Part of Multicultural Affairs, the Intercultural Resource Center is devoted to promoting a just society and exploring issues of interculturalism and diversity within and beyond the Columbia University community. The IRC provides a forum for education and social exchange that encourages self-discovery, increased social awareness, and an appreciation of the cultural histories within and between communities on campus. We strive to equip students, faculty, and staff with the tools necessary to empower themselves, successfully navigate their environments, and positively impact the community at large.
- Provide a safe and supportive environment in which students from all social identities and backgrounds including, but not limited to, race, ethnicity, socio-economic class, gender identity/expression, sexual orientation, and religious affiliation can feel comfortable discussing important issues affecting their respective communities.
- Promote greater awareness of social inequity, and the experiential realities and social histories of identity groups that have been historically underrepresented within the Columbia University community.
- Strive for a more cohesive campus community by fostering cross-cultural communication and cooperation.
- Sustain a genuine commitment to making diversity and multiculturalism important aspects of the Columbia University experience.
- Encourage activism and participation in a wide array of campus activities.
Learn more about our history by viewing the IRC video produced for the 25th anniversary of the Intercultural Resource Center at Columbia university.
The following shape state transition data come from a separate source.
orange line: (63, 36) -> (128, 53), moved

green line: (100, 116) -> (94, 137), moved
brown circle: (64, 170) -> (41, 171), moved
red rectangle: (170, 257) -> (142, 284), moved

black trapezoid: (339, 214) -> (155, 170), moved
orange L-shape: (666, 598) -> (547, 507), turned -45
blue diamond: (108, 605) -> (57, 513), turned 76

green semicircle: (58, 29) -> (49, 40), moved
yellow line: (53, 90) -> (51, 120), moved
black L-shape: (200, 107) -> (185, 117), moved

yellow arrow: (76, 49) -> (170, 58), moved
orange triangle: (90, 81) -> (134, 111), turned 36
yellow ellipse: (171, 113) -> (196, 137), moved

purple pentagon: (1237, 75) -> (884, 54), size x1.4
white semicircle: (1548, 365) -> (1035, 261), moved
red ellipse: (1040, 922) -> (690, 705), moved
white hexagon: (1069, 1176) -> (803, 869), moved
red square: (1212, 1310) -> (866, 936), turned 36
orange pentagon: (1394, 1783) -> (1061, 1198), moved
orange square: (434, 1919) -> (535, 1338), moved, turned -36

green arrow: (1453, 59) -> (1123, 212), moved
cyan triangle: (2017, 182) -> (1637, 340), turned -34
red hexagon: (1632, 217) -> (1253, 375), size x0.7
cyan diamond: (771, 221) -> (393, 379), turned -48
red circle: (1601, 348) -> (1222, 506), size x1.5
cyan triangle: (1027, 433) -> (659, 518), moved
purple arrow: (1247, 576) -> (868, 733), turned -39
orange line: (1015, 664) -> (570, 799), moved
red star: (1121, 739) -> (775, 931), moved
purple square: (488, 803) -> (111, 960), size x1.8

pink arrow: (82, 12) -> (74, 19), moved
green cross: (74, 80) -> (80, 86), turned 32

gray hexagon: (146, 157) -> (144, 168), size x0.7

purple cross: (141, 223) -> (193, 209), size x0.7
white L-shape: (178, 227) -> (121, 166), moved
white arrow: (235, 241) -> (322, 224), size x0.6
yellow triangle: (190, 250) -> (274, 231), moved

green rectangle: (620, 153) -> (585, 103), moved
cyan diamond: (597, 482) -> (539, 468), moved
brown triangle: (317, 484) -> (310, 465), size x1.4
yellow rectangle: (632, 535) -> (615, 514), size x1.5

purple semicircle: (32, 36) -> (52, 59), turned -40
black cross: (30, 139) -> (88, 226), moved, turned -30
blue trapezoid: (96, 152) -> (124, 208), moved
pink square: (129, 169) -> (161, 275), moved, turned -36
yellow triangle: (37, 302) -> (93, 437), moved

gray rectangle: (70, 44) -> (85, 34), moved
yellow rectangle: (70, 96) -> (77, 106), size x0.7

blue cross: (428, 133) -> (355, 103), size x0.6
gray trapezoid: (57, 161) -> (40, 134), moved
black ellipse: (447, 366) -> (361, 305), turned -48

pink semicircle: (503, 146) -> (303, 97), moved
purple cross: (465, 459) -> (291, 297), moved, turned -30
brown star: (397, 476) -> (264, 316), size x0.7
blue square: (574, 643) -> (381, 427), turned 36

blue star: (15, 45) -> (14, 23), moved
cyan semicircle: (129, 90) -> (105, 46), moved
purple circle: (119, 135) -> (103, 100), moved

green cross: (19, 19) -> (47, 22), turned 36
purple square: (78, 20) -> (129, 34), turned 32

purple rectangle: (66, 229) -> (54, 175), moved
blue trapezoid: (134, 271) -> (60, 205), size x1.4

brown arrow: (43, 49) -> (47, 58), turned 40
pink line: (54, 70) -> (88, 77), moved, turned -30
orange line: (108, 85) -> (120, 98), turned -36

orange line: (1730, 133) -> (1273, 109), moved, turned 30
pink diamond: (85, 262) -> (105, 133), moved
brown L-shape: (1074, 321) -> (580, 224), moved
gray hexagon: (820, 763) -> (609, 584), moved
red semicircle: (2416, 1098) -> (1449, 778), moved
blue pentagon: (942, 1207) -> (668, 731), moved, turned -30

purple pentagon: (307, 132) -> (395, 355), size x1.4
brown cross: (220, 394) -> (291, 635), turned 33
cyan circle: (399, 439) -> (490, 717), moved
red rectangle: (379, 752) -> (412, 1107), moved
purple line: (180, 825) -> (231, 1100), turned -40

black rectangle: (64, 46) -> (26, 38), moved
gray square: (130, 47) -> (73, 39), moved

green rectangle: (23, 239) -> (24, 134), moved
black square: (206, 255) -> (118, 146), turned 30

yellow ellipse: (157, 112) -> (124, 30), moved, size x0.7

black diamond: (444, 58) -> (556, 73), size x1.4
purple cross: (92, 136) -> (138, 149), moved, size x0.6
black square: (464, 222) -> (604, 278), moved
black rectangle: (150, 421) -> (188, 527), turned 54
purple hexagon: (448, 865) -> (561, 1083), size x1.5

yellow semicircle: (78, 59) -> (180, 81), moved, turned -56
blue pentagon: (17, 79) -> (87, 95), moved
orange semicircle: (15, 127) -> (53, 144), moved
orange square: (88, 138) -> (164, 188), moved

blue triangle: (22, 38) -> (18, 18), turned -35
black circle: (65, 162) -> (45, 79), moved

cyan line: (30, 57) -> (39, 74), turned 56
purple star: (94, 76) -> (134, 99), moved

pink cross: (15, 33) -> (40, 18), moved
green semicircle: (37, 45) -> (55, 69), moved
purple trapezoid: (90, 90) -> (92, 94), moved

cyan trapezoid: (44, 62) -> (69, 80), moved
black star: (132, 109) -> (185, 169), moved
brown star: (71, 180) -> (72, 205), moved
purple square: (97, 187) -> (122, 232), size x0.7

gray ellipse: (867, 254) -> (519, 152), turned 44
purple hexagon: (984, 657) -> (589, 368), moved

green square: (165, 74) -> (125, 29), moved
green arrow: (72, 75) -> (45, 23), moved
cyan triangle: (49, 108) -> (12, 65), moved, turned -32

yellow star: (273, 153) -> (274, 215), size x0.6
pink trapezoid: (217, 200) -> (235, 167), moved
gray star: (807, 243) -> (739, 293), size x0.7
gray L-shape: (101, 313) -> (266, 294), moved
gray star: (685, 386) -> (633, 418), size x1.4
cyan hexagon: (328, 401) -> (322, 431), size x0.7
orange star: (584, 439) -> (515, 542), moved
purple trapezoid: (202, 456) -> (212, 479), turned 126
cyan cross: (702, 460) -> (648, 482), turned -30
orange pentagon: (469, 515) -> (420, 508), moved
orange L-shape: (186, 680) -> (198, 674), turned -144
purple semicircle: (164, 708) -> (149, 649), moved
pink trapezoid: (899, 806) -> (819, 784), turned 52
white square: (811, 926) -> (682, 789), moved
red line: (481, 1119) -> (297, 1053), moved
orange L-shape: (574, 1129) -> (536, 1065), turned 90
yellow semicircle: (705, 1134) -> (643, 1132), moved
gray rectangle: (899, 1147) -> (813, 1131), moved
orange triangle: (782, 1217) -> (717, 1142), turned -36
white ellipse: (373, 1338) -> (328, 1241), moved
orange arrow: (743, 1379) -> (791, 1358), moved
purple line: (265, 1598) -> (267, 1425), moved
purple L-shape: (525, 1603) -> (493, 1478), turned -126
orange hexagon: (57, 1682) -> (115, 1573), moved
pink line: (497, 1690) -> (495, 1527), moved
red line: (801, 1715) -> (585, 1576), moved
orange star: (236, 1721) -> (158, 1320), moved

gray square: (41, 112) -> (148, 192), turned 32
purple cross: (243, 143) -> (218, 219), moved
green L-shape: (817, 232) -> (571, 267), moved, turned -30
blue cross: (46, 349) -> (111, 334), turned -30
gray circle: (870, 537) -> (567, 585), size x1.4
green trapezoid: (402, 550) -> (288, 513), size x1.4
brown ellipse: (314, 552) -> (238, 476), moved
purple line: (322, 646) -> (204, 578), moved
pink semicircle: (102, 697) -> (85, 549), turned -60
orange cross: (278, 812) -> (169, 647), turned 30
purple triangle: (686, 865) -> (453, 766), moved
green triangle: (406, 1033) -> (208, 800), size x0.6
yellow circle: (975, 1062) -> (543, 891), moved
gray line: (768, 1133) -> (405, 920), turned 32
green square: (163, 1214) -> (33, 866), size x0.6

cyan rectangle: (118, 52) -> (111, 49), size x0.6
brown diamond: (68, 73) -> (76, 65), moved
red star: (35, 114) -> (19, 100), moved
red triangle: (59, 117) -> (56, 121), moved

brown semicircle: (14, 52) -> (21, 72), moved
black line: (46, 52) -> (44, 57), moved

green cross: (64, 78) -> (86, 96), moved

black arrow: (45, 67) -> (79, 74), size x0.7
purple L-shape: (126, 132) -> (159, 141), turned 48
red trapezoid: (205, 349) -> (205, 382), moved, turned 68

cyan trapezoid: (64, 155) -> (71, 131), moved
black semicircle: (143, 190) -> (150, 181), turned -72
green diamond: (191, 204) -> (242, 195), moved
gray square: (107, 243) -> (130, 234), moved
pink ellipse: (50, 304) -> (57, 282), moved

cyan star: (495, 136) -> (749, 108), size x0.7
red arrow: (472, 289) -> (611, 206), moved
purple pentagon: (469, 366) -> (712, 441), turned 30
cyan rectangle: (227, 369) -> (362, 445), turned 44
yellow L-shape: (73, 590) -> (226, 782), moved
In 1983 students of African and Latino descent formed a coalition to better unify and organize their various organizations. This coalition would later include students of Asian and Native American descent and be known as the United Minorities Board (UMB). The United Minorities Board was the precursor to the United Students of Color Council (USCC). Responding to the isolation and lack of respect students of color faced at predominantly white institutions, UMB suggested the development of a center to ameliorate these problems. As many college campuses throughout the United States had such centers, students of color at Columbia felt that one was sorely needed here as well. UMB discussed the idea with then Columbia College Dean of Students, Roger Lehecka and were encouraged to develop a formal proposal. After years of discussion and proposals, UMB secured programming funds from the Columbia College Deans Office in the fall of 1986. Unfortunately, UMB had no viable space to house the IRC; therefore, instead of the purchase of books and computers, UMB used the funds for programming.
During the 1987-1988 academic year, UMB was facing organizational challenges, fortunately the Black Students Organization (BSO) and Chicano Caucus worked together to reorganize the efforts for a cultural center. By the academic year-end, UMB had organized under the leadership of Luisa Linares and this new, revived coalition made the formation of the IRC their top priority. In the Fall of 1988, Columbia College found a physical space for the center, the former Kappa Delta Rho Fraternity House. Finally, the IRC as a cultural center was officially born.
Columbia College Dean William Wiggins and a committee of students of color hired the IRC’s first Director Richard Chacon, a full-time student at the School of International and Public Affairs. The Center has had three coordinators following Mr. Chacon at the helm, Diane Blackman, Gemma Campbell (interim coordinator) and Susan Stuart. The IRC opened to students in the Spring of 1989, housing thirteen graduate and undergraduate students. With the consistent initiative of students of color, the Center had a wide variety of programming including discussion groups, lectures and art exhibits. Even though Columbia College initially funded the IRC, it served, as it does today, the entire University community. The IRC works collaboratively with several offices within Student Affairs and throughout the University. The IRC has enjoyed strong ties with Earl Hall, the Whitney M. Young Program, the Center for the Study of Ethnicity and Race, ALICE!, and many others. From 1994 to 1999 the IRC was formally associated with the Institute for Research in African American Studies which allowed the Center to strengthen its commitment to the quality of life experiences for all Columbia students. Today, the IRC is under the supervision of the Office of Multicultural Affairs, an office created at Columbia in July, 2004 to promote an inclusive university climate and act as an educational resource that prepares students to succeed in our ever-changing society.
The IRC was founded upon the principles of equity and inclusion, the same principles which motivate people throughout the world to struggle. From its inception, the IRC has provided programs and support services for students of color, LGBTQ students, and diversity discussion and training opportunities for all University students. As past events have shown, the IRC is also a place of expression, hosting such luminaries as Vladmir Centeno from El Salvador, Rigoberta Mench from Guatemala, Author Amiri Baraka, activist Yuri Kochiyama, Native Storyteller Gayle Ross and many others. At its core, the Center is fully engaged in the past and present struggles of people of color and all people invested in creating a better world. All Columbia students who walk these ivy halls bear a responsibility to respond with truth and good faith to the creation of a just campus community, one which celebrates differences and rejoices in collaboration, a fundamental goal of the Intercultural Resource Center.
Adapted from, “A Letter from the Class of 1990,” a celebratory statement drafted by the first cohort of Intercultural House residents to the university community.